What to work on:
a. Answer these questions about the policy loss documentation:
(i) What default value does SFTPhiLossFn give cutoff_prob?
(ii) What example of a training framework/backend does the parameter description give?
(iii) What default value does sPPOPolicyLossFn give epsilon?
b. Continue the policy loss documentation from its last line.

Exercise passage:
....................

- Returns:
The default init arguments for the policy loss function.
- Return type:
Dict
- property select_keys#
Returns parameter keys mapped to the specific training framework’s naming convention.
- class trinity.algorithm.policy_loss_fn.SFTPhiLossFn(backend: str = 'verl', loss_agg_mode: str = 'token-mean', cutoff_prob: float = 1.0)[source]#
Bases:
PolicyLossFnSFT loss with transformed phi function
- __init__(backend: str = 'verl', loss_agg_mode: str = 'token-mean', cutoff_prob: float = 1.0) None[source]#
Initialize the policy loss function.
- Parameters:
backend – The training framework/backend to use (e.g., “verl”)
- classmethod default_args()[source]#
Get default initialization arguments for this loss function.
- Returns:
The default init arguments for the policy loss function.
- Return type:
Dict
- property select_keys#
Returns parameter keys mapped to the specific training framework’s naming convention.
- class trinity.algorithm.policy_loss_fn.sPPOPolicyLossFn(backend: str = 'verl', epsilon: float = 0.3, loss_agg_mode: str = 'token-mean')[source]#
Bases:
PolicyLossFn- __init__(backend: str = 'verl', epsilon: float = 0.3, loss_agg_mode: str = 'token-mean') None[source]#
Initialize the policy loss function.

....................

[Collected data entries]
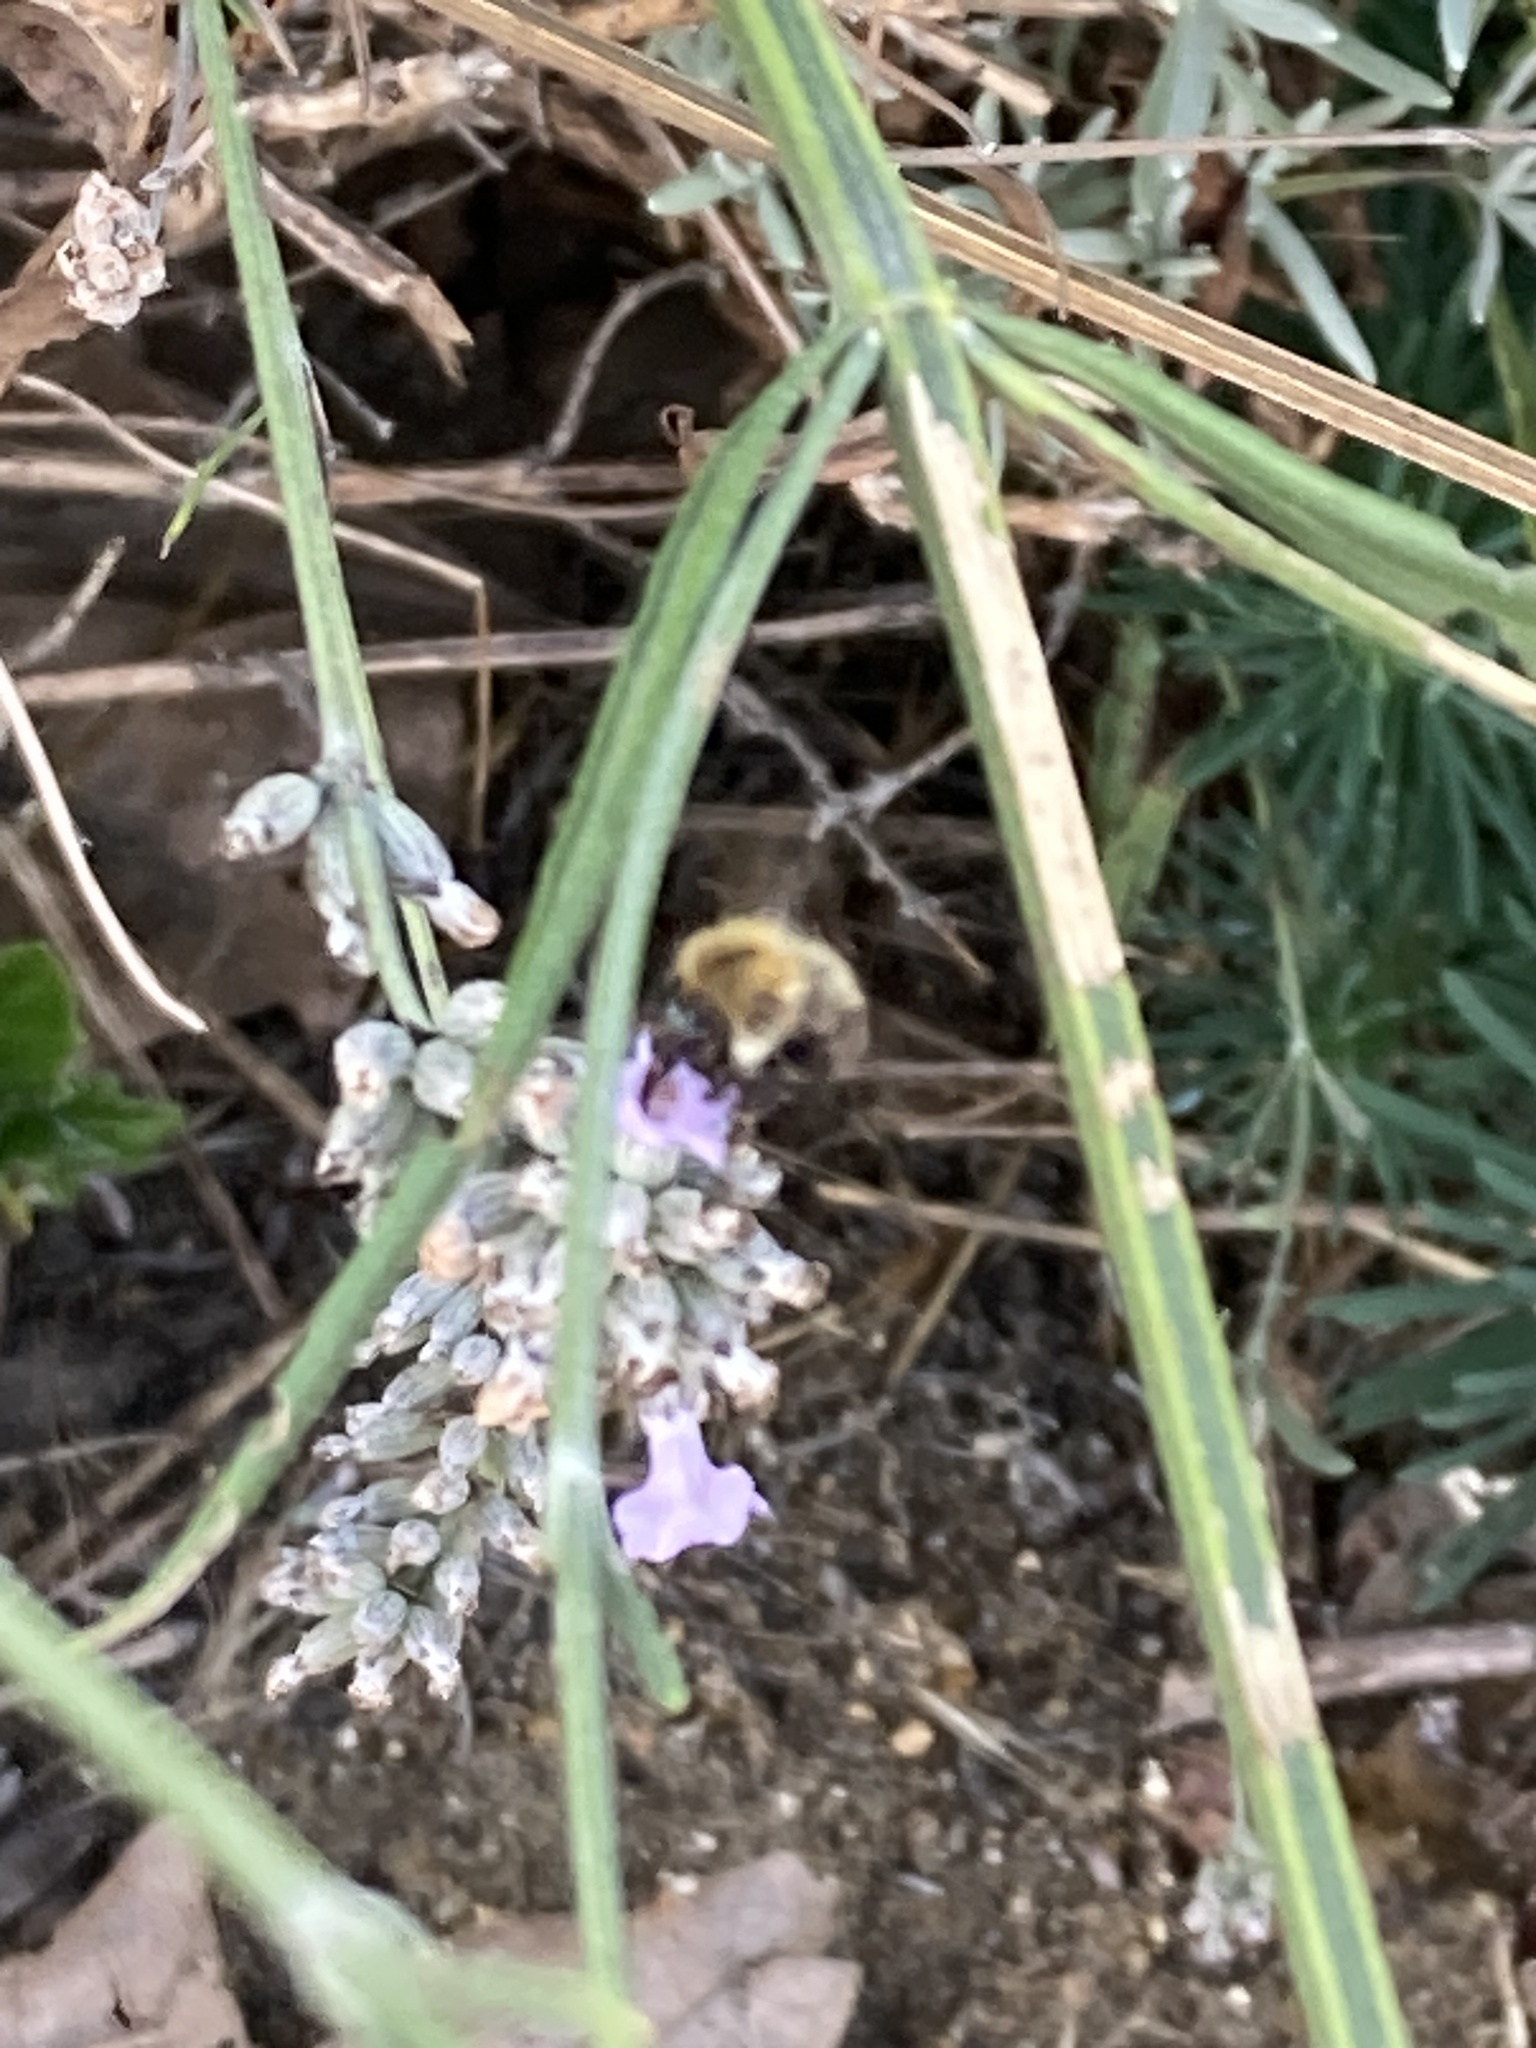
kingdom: Animalia
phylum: Arthropoda
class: Insecta
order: Hymenoptera
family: Apidae
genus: Bombus
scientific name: Bombus pascuorum
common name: Common carder bee
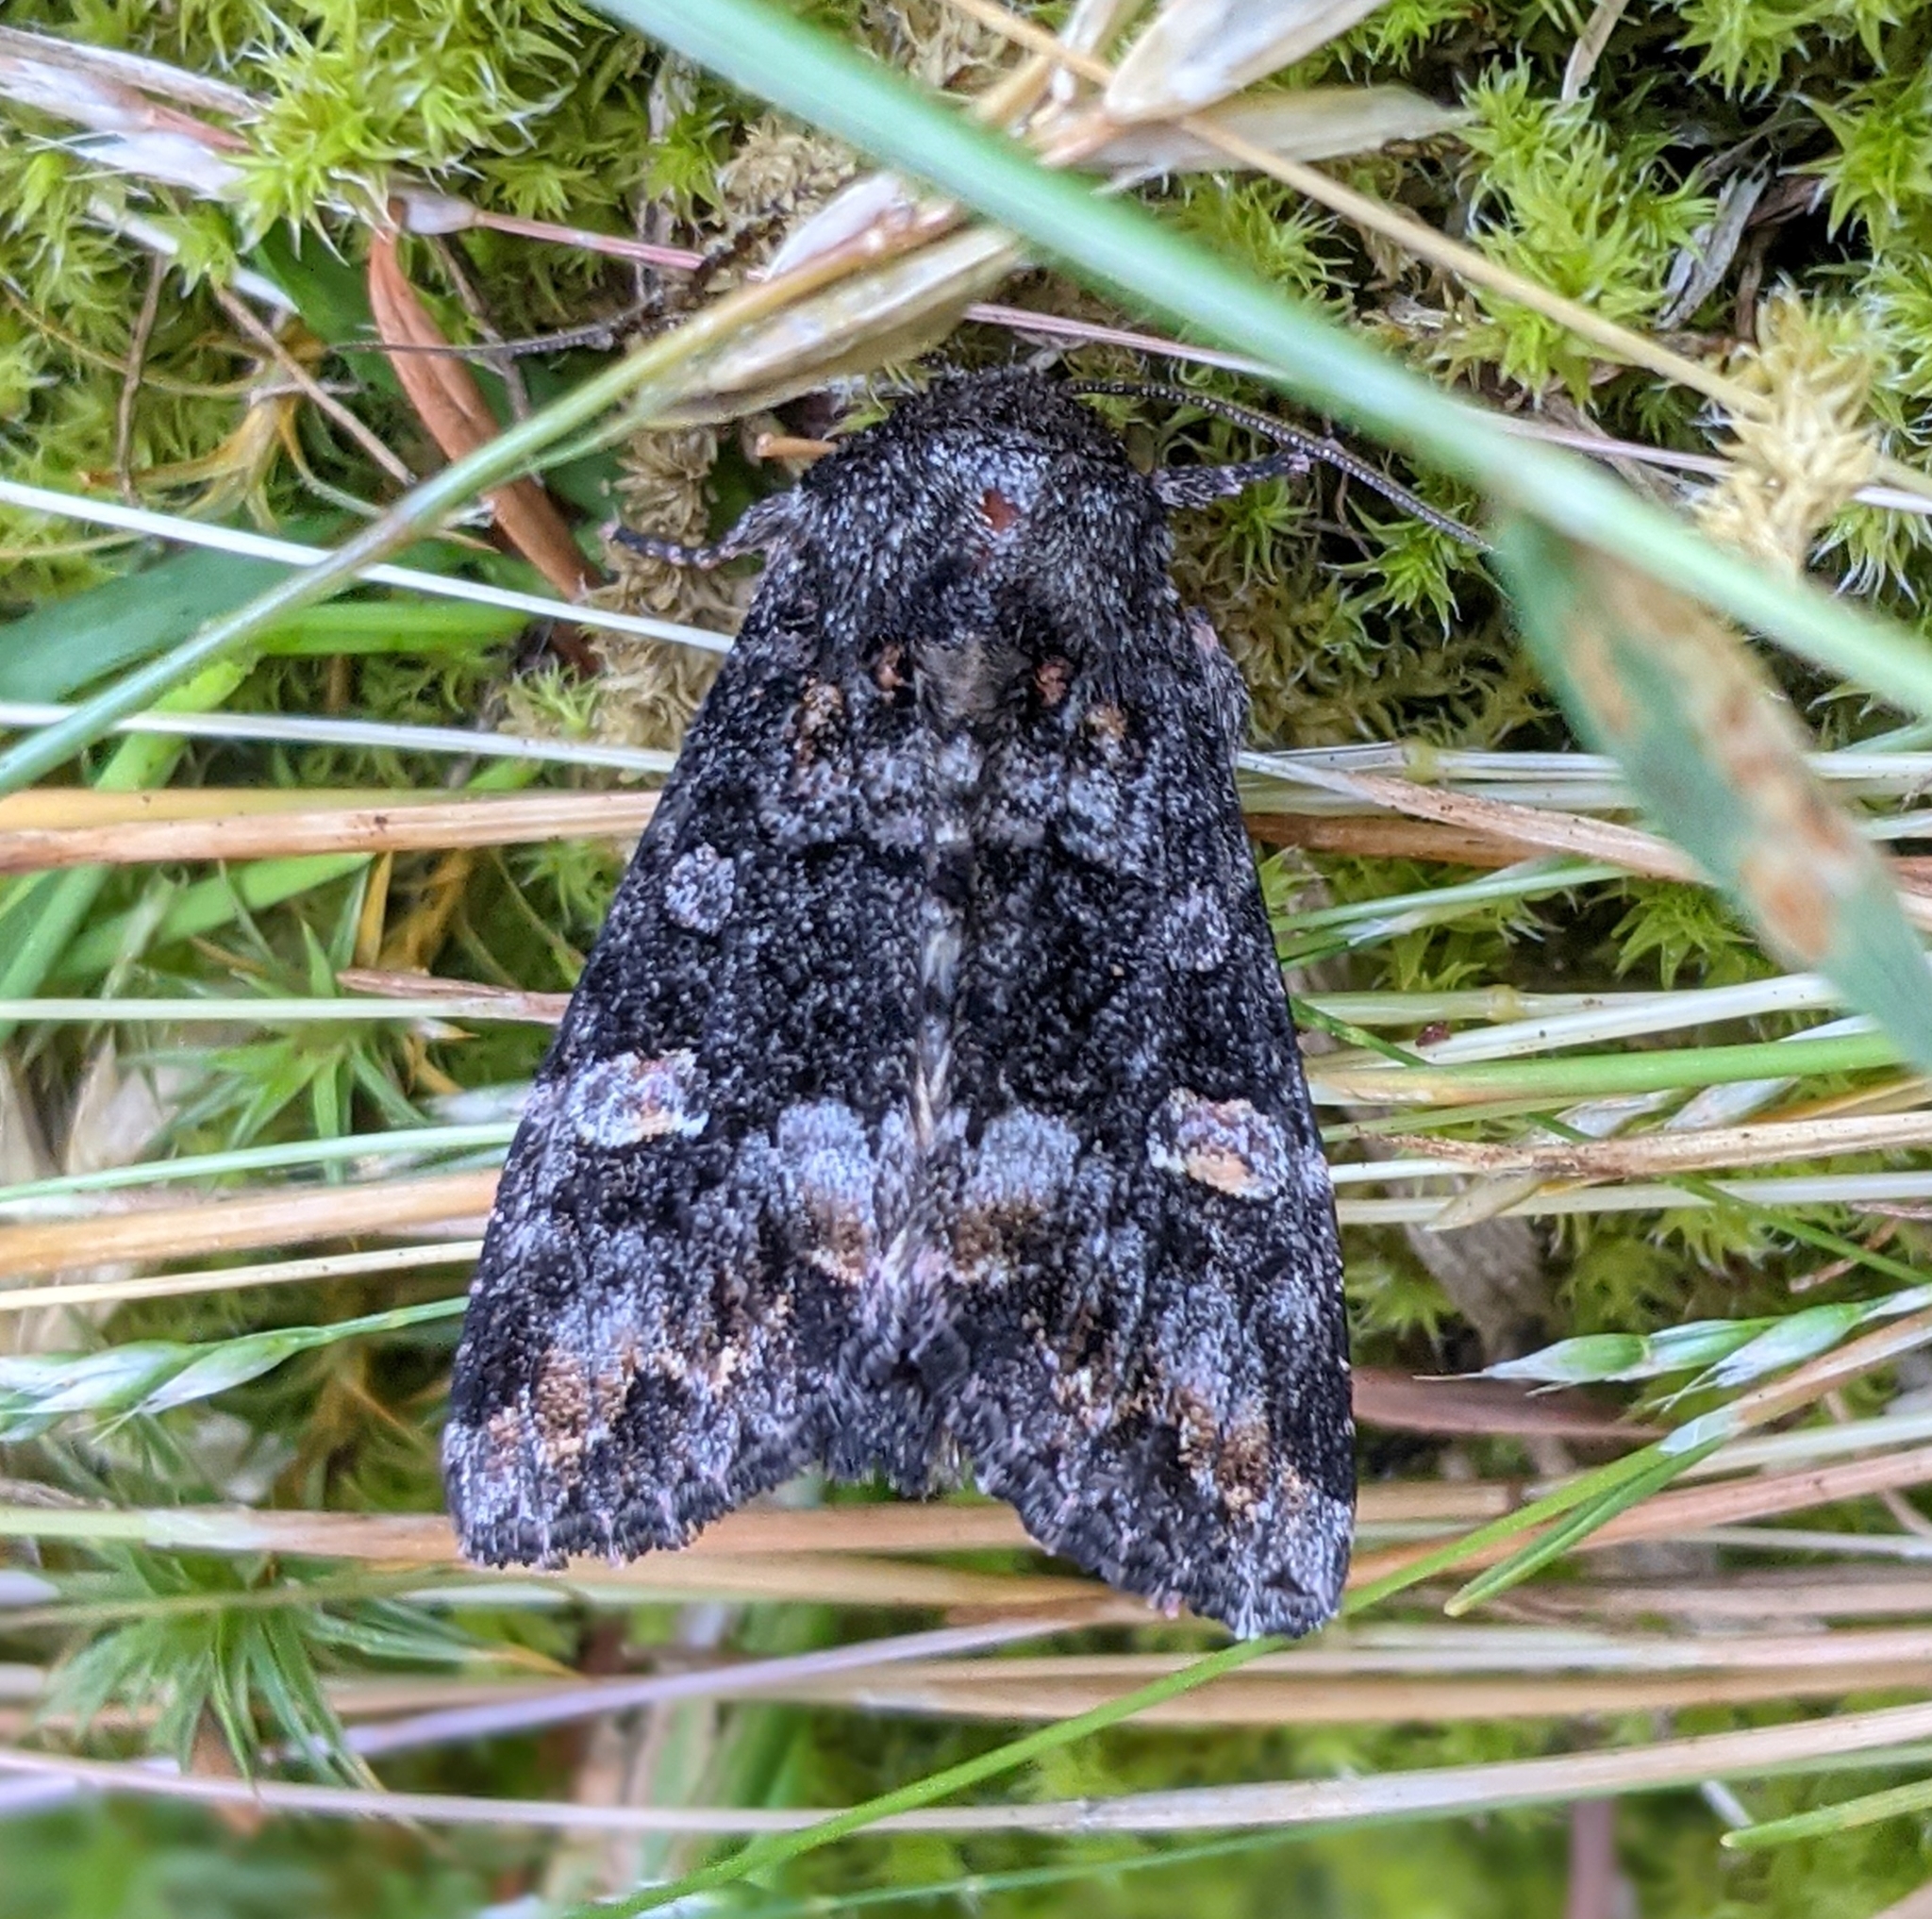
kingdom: Animalia
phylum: Arthropoda
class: Insecta
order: Lepidoptera
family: Noctuidae
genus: Spiramater
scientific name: Spiramater lutra
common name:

....................

Answer list:
a.
(i) 1.0
(ii) "verl"
(iii) 0.3

b.
- Parameters:
backend – The training framework/backend to use (e.g., “verl”)
- classmethod default_args() Dict[source]#
Get default initialization arguments for this loss function.
- Returns:
The default init arguments for the policy loss function.
- Return type:
Dict
- property select_keys#
Returns parameter keys mapped to the specific training framework’s naming convention.
- class trinity.algorithm.policy_loss_fn.RECPolicyLossFn(backend: str = 'verl', epsilon_low: float = 0.2, epsilon_high: float = 0.2, epsilon_low_prime: float = 0.4, epsilon_high_prime: float = 0.4, clip_mode: str = 'none', weight: str = 'none', regularizer: str = 'none', regularizer_coef: float = 0.0, temp: float = 1.0)[source]#
Bases:
PolicyLossFn- __init__(backend: str = 'verl', epsilon_low: float = 0.2, epsilon_high: float = 0.2, epsilon_low_prime: float = 0.4, epsilon_high_prime: float = 0.4, clip_mode: str = 'none', weight: str = 'none', regularizer: str = 'none', regularizer_coef: float = 0.0, temp: float = 1.0) None[source]#
Initialize the policy loss function.
- Parameters:
backend – The training framework/backend to use (e.g., “verl”)
- classmethod default_args() Dict[source]#
Get default initialization arguments for this loss function.
- Returns:
The default init arguments for the policy loss function.
- Return type:
Dict
- property select_keys#
Returns parameter keys mapped to the specific training framework’s naming convention.
- class trinity.algorithm.policy_loss_fn.SAPOPolicyLossFn(backend: str = 'verl', tau_pos: float = 1.0, tau_neg: float = 1.05, loss_agg_mode: str = 'token-mean')[source]#
Bases:
PolicyLossFn- __init__(backend: str = 'verl', tau_pos: float = 1.0, tau_neg: float = 1.05, loss_agg_mode: str = 'token-mean') None[source]#
Initialize SAPO policy loss function.
- Parameters:
backend – The training framework/backend to use (e.g., “verl”)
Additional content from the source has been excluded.